What State Ranks Lowest in Education and Why

The answer depends on which measure you use, but a handful of states consistently land at the bottom across multiple education metrics. Mississippi ranks last in the nation for teacher pay, Idaho ranks last in per-student spending, and several states in the South and Mountain West repeatedly appear in the bottom five for funding, teacher compensation, and student outcomes. No single state “wins” the title across every category, but these states show up so often at the bottom of the list that the patterns are hard to ignore.

How Education Rankings Are Measured

There is no single, universally accepted education ranking. Major reports from organizations like the National Education Association, the National Center for Education Statistics, and outlets like U.S. News use different combinations of inputs: per-pupil spending, teacher salaries, high school graduation rates, standardized test proficiency, college readiness scores, and preschool enrollment. A state can rank poorly on funding but decently on graduation rates, or vice versa. That’s why the “lowest-ranked state” shifts depending on which report you’re looking at.

That said, certain states cluster near the bottom no matter which metric you examine. Understanding why requires looking at the individual measures separately.

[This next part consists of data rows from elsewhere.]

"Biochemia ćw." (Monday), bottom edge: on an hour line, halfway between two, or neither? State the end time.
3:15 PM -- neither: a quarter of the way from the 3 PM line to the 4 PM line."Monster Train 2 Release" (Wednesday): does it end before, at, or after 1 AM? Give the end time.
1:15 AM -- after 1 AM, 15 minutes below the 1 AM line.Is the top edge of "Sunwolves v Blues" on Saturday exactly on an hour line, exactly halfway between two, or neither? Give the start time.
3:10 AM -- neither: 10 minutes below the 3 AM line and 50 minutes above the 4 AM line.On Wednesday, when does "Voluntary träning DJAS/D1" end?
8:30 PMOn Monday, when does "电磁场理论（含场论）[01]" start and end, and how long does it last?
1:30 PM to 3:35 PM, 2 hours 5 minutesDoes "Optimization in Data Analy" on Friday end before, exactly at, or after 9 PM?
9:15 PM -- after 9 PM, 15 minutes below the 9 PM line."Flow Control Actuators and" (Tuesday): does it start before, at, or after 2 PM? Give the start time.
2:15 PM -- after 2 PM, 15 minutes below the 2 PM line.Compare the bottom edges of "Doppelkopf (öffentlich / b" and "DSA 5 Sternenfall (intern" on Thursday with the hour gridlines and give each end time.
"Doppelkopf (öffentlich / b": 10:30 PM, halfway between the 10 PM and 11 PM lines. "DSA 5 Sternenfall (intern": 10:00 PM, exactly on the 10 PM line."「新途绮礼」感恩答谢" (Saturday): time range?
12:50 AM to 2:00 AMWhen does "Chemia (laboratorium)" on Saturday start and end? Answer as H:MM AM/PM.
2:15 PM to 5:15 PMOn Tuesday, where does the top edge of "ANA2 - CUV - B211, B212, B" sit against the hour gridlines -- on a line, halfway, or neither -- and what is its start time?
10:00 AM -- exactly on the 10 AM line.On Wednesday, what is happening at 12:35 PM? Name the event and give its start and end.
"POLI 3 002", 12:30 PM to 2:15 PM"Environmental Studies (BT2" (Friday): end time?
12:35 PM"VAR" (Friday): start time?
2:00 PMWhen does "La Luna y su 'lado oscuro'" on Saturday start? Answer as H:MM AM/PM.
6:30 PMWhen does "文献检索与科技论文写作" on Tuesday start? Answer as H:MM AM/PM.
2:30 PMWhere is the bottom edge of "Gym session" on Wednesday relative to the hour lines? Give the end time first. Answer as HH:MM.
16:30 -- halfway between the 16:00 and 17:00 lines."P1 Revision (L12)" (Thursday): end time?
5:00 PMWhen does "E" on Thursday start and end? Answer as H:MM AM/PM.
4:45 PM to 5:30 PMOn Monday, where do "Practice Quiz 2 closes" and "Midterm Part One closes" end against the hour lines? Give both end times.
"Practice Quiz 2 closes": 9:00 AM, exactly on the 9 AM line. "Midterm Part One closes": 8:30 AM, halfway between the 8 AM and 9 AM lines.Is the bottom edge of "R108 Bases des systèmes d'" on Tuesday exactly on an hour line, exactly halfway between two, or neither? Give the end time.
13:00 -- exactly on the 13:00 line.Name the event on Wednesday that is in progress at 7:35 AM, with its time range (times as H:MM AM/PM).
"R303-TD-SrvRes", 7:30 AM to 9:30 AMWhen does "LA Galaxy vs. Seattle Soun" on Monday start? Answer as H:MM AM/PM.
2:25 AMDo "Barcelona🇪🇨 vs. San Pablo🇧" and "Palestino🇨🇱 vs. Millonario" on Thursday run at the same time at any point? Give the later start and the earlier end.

States With the Lowest Teacher Pay

For the 2023-24 school year, the National Education Association ranked all 50 states and the District of Columbia on average public school teacher salaries. The bottom five:

  • Mississippi: $53,704 (dead last)
  • Florida: $54,875
  • Missouri: $55,132
  • West Virginia: $55,516
  • Louisiana: $55,911

Mississippi’s average teacher salary is roughly $20,000 less than the national average. Low pay affects a state’s ability to attract and retain qualified teachers, which in turn affects classroom quality. Florida’s position near the bottom is notable given its large population, and West Virginia has seen teacher walkouts in recent years tied directly to compensation concerns.

States That Spend the Least Per Student

Per-pupil spending captures how much a state invests in each student’s education, covering everything from teacher salaries to textbooks to building maintenance. The NEA’s 2023-24 data ranks current expenditures per student from highest to lowest:

  • Idaho: $9,942 (last place)
  • Utah: $11,289
  • Oklahoma: $11,311
  • Arizona: $11,808
  • Nevada: $11,927

Idaho spends less than $10,000 per student, while some states at the top of the rankings spend more than $25,000. Utah’s low ranking is partly explained by its large average family size, which means more school-age children per household spreading state education budgets thinner. But Idaho has held the bottom position for years. Federal data from the National Center for Education Statistics confirms that even after adjusting for inflation, Idaho and Utah have consistently spent less per student than any other state.

Why Graduation Rates Can Be Misleading

High school graduation rates might seem like the clearest measure of educational success, but they can mask deeper problems. Nationally, graduation rates have climbed to record highs, yet college readiness tells a different story. In Michigan, for example, the graduation rate sits at 84 percent, but nearly three-quarters of students are not meeting college-readiness benchmarks on the SAT. In Wisconsin, some high schools report graduation rates of 99 percent while roughly 45 percent of their freshmen need remedial math in college.

This disconnect matters when evaluating state rankings. A state with a high graduation rate but low proficiency scores may look good on one list and terrible on another. States that appear to perform well on completion metrics can still be sending students into the workforce or higher education unprepared for what comes next.

What Separates the Bottom From the Top

The gap between the highest-ranked and lowest-ranked states is enormous. States at the top of education rankings tend to share a few characteristics: higher per-pupil spending (often above $20,000), competitive teacher salaries, strong preschool enrollment, and above-average proficiency on national assessments. States at the bottom often have lower tax bases, less political will to fund education, and structural challenges like rural geography that make it expensive to deliver services across spread-out populations.

Funding alone doesn’t guarantee good outcomes, but chronic underfunding creates a cycle that’s difficult to escape. Lower spending leads to lower teacher pay, which leads to teacher shortages, which leads to larger class sizes and fewer support services for students. States like Mississippi, Idaho, and Oklahoma have faced versions of this cycle for decades.

The States That Appear Most Often at the Bottom

If you’re looking for a short answer, Mississippi and Idaho are the two states most frequently found at or near the bottom of national education rankings. Mississippi ranks last in teacher pay and consistently scores among the lowest in student achievement on national assessments like the NAEP (often called “The Nation’s Report Card”). Idaho ranks last in per-student spending and has for years. Other states that regularly appear in the bottom tier include Louisiana, Oklahoma, Arizona, Nevada, and New Mexico.

The specific state that ranks “lowest” will shift from year to year and from report to report. But if you see a list of the five worst-performing states in American education, you can expect most of these names to be on it.